(Excerpted records begins)

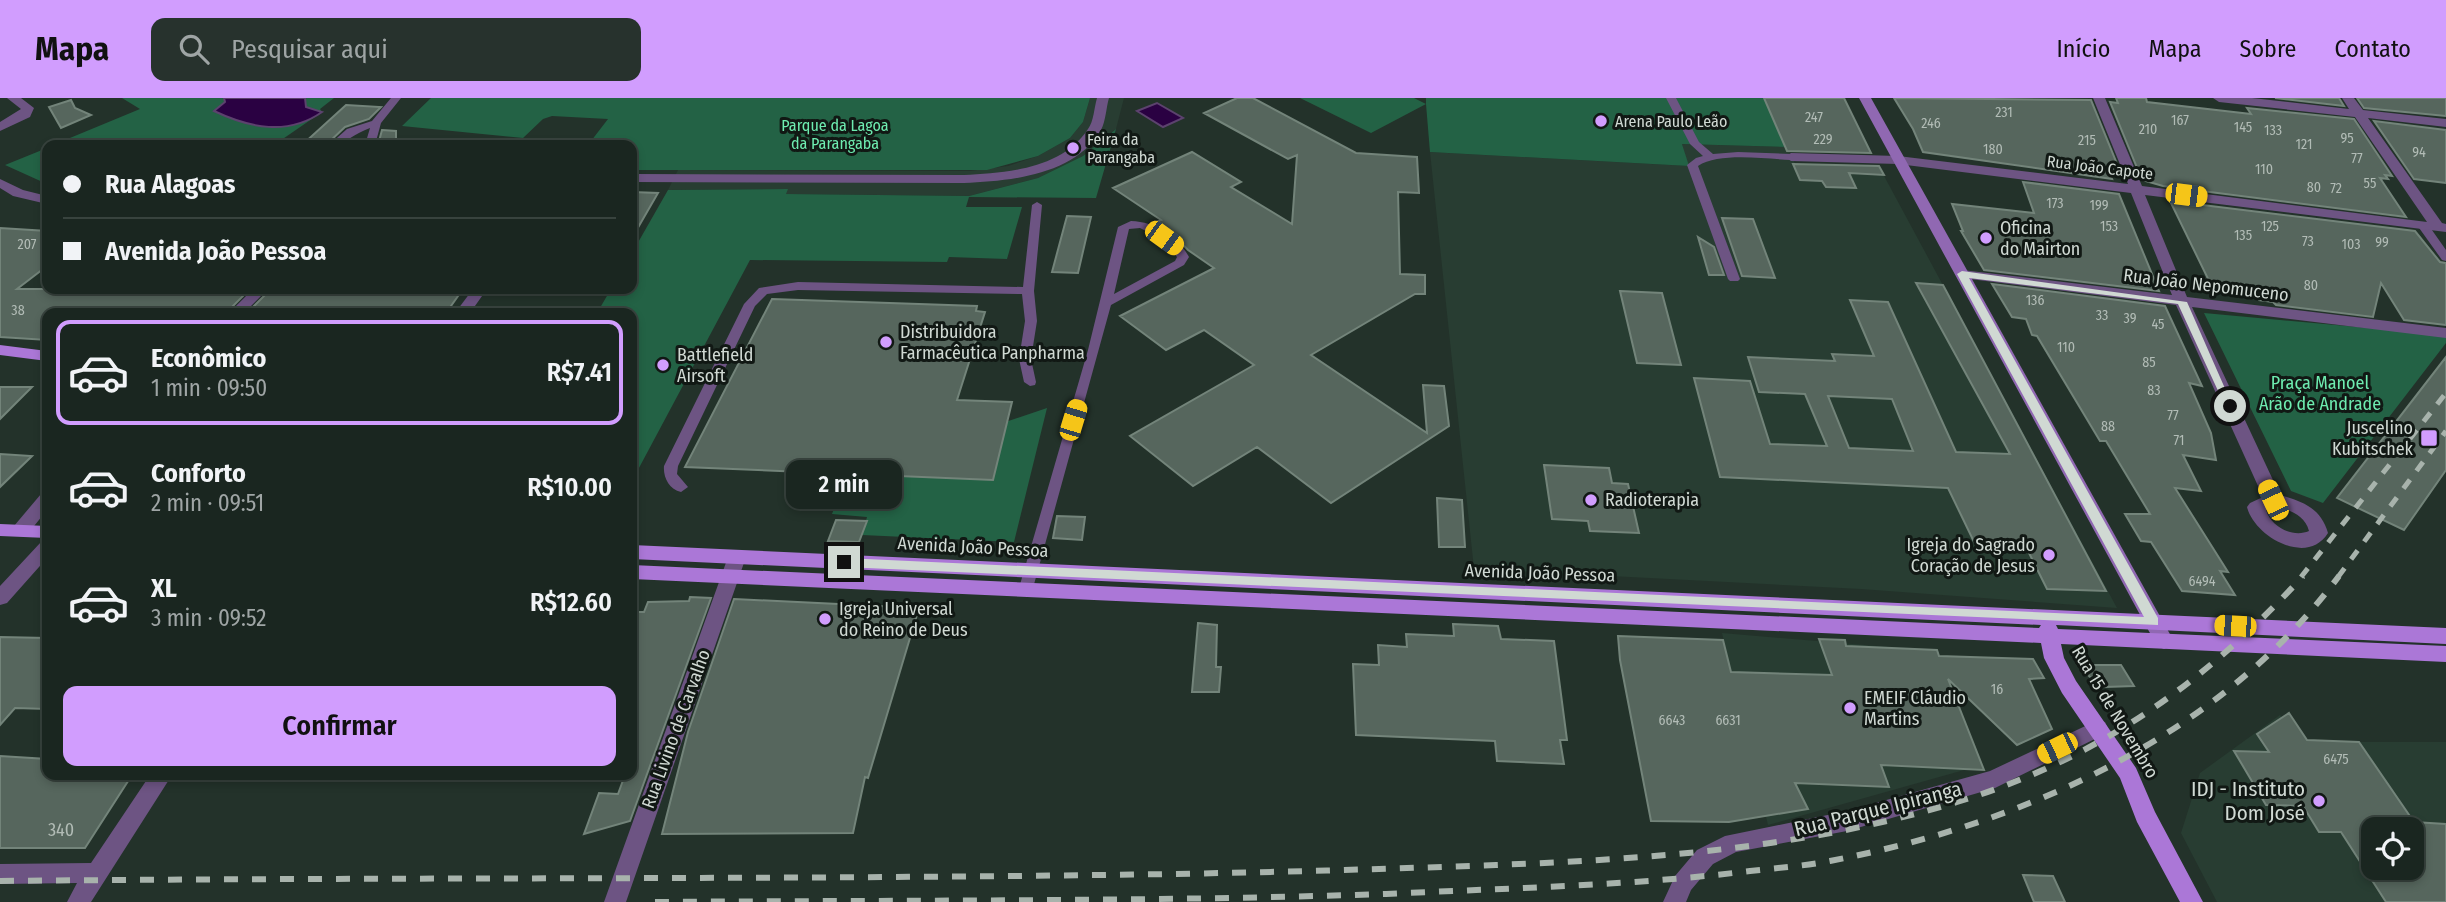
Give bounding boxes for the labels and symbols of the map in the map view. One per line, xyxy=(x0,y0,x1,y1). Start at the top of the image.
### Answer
house number: 231 xyxy=(1995,104,2013,121)
house number: 247 xyxy=(1805,109,1823,126)
place label: Arena Paulo Leão xyxy=(1615,112,1727,131)
house number: 167 xyxy=(2171,112,2189,129)
marker: Arena Paulo Leão xyxy=(1593,113,1609,129)
house number: 246 xyxy=(1921,115,1941,132)
park label: Parque da Lagoa da Parangaba xyxy=(781,116,889,153)
house number: 145 xyxy=(2234,119,2252,136)
house number: 210 xyxy=(2139,121,2157,138)
house number: 133 xyxy=(2264,122,2282,139)
place label: Feira da Parangaba xyxy=(1087,130,1155,167)
house number: 95 xyxy=(2340,130,2354,147)
house number: 229 xyxy=(1813,131,1833,148)
house number: 215 xyxy=(2078,132,2096,149)
house number: 121 xyxy=(2296,136,2312,153)
marker: Feira da Parangaba xyxy=(1065,140,1081,156)
house number: 180 xyxy=(1983,141,2003,158)
house number: 94 xyxy=(2412,144,2426,161)
house number: 77 xyxy=(2351,150,2363,167)
street label: Rua João Capote xyxy=(2046,152,2154,183)
house number: 110 xyxy=(2255,161,2273,178)
house number: 55 xyxy=(2364,175,2376,192)
house number: 80 xyxy=(2307,179,2321,196)
house number: 72 xyxy=(2330,180,2342,197)
car xyxy=(2164,182,2209,208)
house number: 173 xyxy=(2046,195,2064,212)
house number: 199 xyxy=(2089,197,2109,214)
car xyxy=(1141,217,1188,259)
place label: Oficina do Mairton xyxy=(2000,217,2080,260)
house number: 153 xyxy=(2100,218,2118,235)
house number: 125 xyxy=(2261,218,2279,235)
house number: 135 xyxy=(2234,227,2252,244)
marker: Oficina do Mairton xyxy=(1978,230,1994,246)
house number: 73 xyxy=(2302,233,2314,250)
house number: 99 xyxy=(2375,234,2389,251)
house number: 207 xyxy=(18,236,37,253)
house number: 103 xyxy=(2342,236,2360,253)
street label: Rua João Nepomuceno xyxy=(2122,264,2290,306)
house number: 80 xyxy=(2304,277,2318,294)
house number: 136 xyxy=(2026,292,2044,309)
house number: 38 xyxy=(11,302,25,319)
house number: 33 xyxy=(2096,307,2108,324)
house number: 39 xyxy=(2124,310,2137,327)
house number: 45 xyxy=(2151,316,2165,333)
place label: Distribuidora Farmacêutica Panpharma xyxy=(900,321,1085,364)
marker: Distribuidora Farmacêutica Panpharma xyxy=(878,334,894,350)
house number: 110 xyxy=(2057,339,2075,356)
place label: Battlefield Airsoft xyxy=(677,344,753,387)
house number: 85 xyxy=(2142,354,2156,371)
marker: Battlefield Airsoft xyxy=(655,357,671,373)
park label: Praça Manoel Arão de Andrade xyxy=(2259,372,2381,415)
house number: 83 xyxy=(2147,382,2161,399)
route start xyxy=(2214,390,2246,422)
car xyxy=(1057,397,1090,443)
house number: 77 xyxy=(2167,407,2179,424)
place label: Juscelino Kubitschek xyxy=(2332,417,2414,460)
house number: 88 xyxy=(2101,418,2115,435)
marker: Juscelino Kubitschek xyxy=(2419,428,2439,448)
house number: 71 xyxy=(2174,432,2184,449)
callout: 2 min xyxy=(786,461,902,510)
car xyxy=(2255,477,2292,523)
place label: Radioterapia xyxy=(1605,489,1699,511)
marker: Radioterapia xyxy=(1583,492,1599,508)
street label: Avenida João Pessoa xyxy=(897,532,1049,562)
place label: Igreja do Sagrado Coração de Jesus xyxy=(1907,534,2035,577)
route end xyxy=(828,546,860,578)
marker: Igreja do Sagrado Coração de Jesus xyxy=(2041,547,2057,563)
street label: Avenida João Pessoa xyxy=(1464,559,1616,587)
house number: 6494 xyxy=(2189,573,2216,590)
place label: Igreja Universal do Reino de Deus xyxy=(839,598,968,641)
marker: Igreja Universal do Reino de Deus xyxy=(817,611,833,627)
car xyxy=(2214,614,2257,638)
street label: Rua 15 de Novembro xyxy=(2067,642,2163,782)
street label: Rua Livino de Carvalho xyxy=(637,647,715,811)
house number: 16 xyxy=(1991,681,2003,698)
place label: EMEIF Cláudio Martins xyxy=(1864,687,1966,730)
marker: EMEIF Cláudio Martins xyxy=(1842,700,1858,716)
house number: 6643 xyxy=(1659,712,1685,729)
house number: 6631 xyxy=(1715,712,1741,729)
car xyxy=(2034,729,2081,767)
house number: 6475 xyxy=(2323,751,2349,768)
street label: Rua Parque Ipiranga xyxy=(1791,776,1965,842)
place label: IDJ - Instituto Dom José xyxy=(2191,776,2305,826)
marker: IDJ - Instituto Dom José xyxy=(2311,793,2327,809)
house number: 340 xyxy=(48,819,74,841)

(Excerpted records ends)

▸ **Exercise description**
Without including any picture, repeat the data exactly.

▸ **Expected answer**
Give bounding boxes for the labels and symbols of the map in the map view. One per line, xyxy=(x0,y0,x1,y1). Start at the top of the image.
### Answer
house number: 231 xyxy=(1995,104,2013,121)
house number: 247 xyxy=(1805,109,1823,126)
place label: Arena Paulo Leão xyxy=(1615,112,1727,131)
house number: 167 xyxy=(2171,112,2189,129)
marker: Arena Paulo Leão xyxy=(1593,113,1609,129)
house number: 246 xyxy=(1921,115,1941,132)
park label: Parque da Lagoa da Parangaba xyxy=(781,116,889,153)
house number: 145 xyxy=(2234,119,2252,136)
house number: 210 xyxy=(2139,121,2157,138)
house number: 133 xyxy=(2264,122,2282,139)
place label: Feira da Parangaba xyxy=(1087,130,1155,167)
house number: 95 xyxy=(2340,130,2354,147)
house number: 229 xyxy=(1813,131,1833,148)
house number: 215 xyxy=(2078,132,2096,149)
house number: 121 xyxy=(2296,136,2312,153)
marker: Feira da Parangaba xyxy=(1065,140,1081,156)
house number: 180 xyxy=(1983,141,2003,158)
house number: 94 xyxy=(2412,144,2426,161)
house number: 77 xyxy=(2351,150,2363,167)
street label: Rua João Capote xyxy=(2046,152,2154,183)
house number: 110 xyxy=(2255,161,2273,178)
house number: 55 xyxy=(2364,175,2376,192)
house number: 80 xyxy=(2307,179,2321,196)
house number: 72 xyxy=(2330,180,2342,197)
car xyxy=(2164,182,2209,208)
house number: 173 xyxy=(2046,195,2064,212)
house number: 199 xyxy=(2089,197,2109,214)
car xyxy=(1141,217,1188,259)
place label: Oficina do Mairton xyxy=(2000,217,2080,260)
house number: 153 xyxy=(2100,218,2118,235)
house number: 125 xyxy=(2261,218,2279,235)
house number: 135 xyxy=(2234,227,2252,244)
marker: Oficina do Mairton xyxy=(1978,230,1994,246)
house number: 73 xyxy=(2302,233,2314,250)
house number: 99 xyxy=(2375,234,2389,251)
house number: 207 xyxy=(18,236,37,253)
house number: 103 xyxy=(2342,236,2360,253)
street label: Rua João Nepomuceno xyxy=(2122,264,2290,306)
house number: 80 xyxy=(2304,277,2318,294)
house number: 136 xyxy=(2026,292,2044,309)
house number: 38 xyxy=(11,302,25,319)
house number: 33 xyxy=(2096,307,2108,324)
house number: 39 xyxy=(2124,310,2137,327)
house number: 45 xyxy=(2151,316,2165,333)
place label: Distribuidora Farmacêutica Panpharma xyxy=(900,321,1085,364)
marker: Distribuidora Farmacêutica Panpharma xyxy=(878,334,894,350)
house number: 110 xyxy=(2057,339,2075,356)
place label: Battlefield Airsoft xyxy=(677,344,753,387)
house number: 85 xyxy=(2142,354,2156,371)
marker: Battlefield Airsoft xyxy=(655,357,671,373)
park label: Praça Manoel Arão de Andrade xyxy=(2259,372,2381,415)
house number: 83 xyxy=(2147,382,2161,399)
route start xyxy=(2214,390,2246,422)
car xyxy=(1057,397,1090,443)
house number: 77 xyxy=(2167,407,2179,424)
place label: Juscelino Kubitschek xyxy=(2332,417,2414,460)
house number: 88 xyxy=(2101,418,2115,435)
marker: Juscelino Kubitschek xyxy=(2419,428,2439,448)
house number: 71 xyxy=(2174,432,2184,449)
callout: 2 min xyxy=(786,461,902,510)
car xyxy=(2255,477,2292,523)
place label: Radioterapia xyxy=(1605,489,1699,511)
marker: Radioterapia xyxy=(1583,492,1599,508)
street label: Avenida João Pessoa xyxy=(897,532,1049,562)
place label: Igreja do Sagrado Coração de Jesus xyxy=(1907,534,2035,577)
route end xyxy=(828,546,860,578)
marker: Igreja do Sagrado Coração de Jesus xyxy=(2041,547,2057,563)
street label: Avenida João Pessoa xyxy=(1464,559,1616,587)
house number: 6494 xyxy=(2189,573,2216,590)
place label: Igreja Universal do Reino de Deus xyxy=(839,598,968,641)
marker: Igreja Universal do Reino de Deus xyxy=(817,611,833,627)
car xyxy=(2214,614,2257,638)
street label: Rua 15 de Novembro xyxy=(2067,642,2163,782)
street label: Rua Livino de Carvalho xyxy=(637,647,715,811)
house number: 16 xyxy=(1991,681,2003,698)
place label: EMEIF Cláudio Martins xyxy=(1864,687,1966,730)
marker: EMEIF Cláudio Martins xyxy=(1842,700,1858,716)
house number: 6643 xyxy=(1659,712,1685,729)
house number: 6631 xyxy=(1715,712,1741,729)
car xyxy=(2034,729,2081,767)
house number: 6475 xyxy=(2323,751,2349,768)
street label: Rua Parque Ipiranga xyxy=(1791,776,1965,842)
place label: IDJ - Instituto Dom José xyxy=(2191,776,2305,826)
marker: IDJ - Instituto Dom José xyxy=(2311,793,2327,809)
house number: 340 xyxy=(48,819,74,841)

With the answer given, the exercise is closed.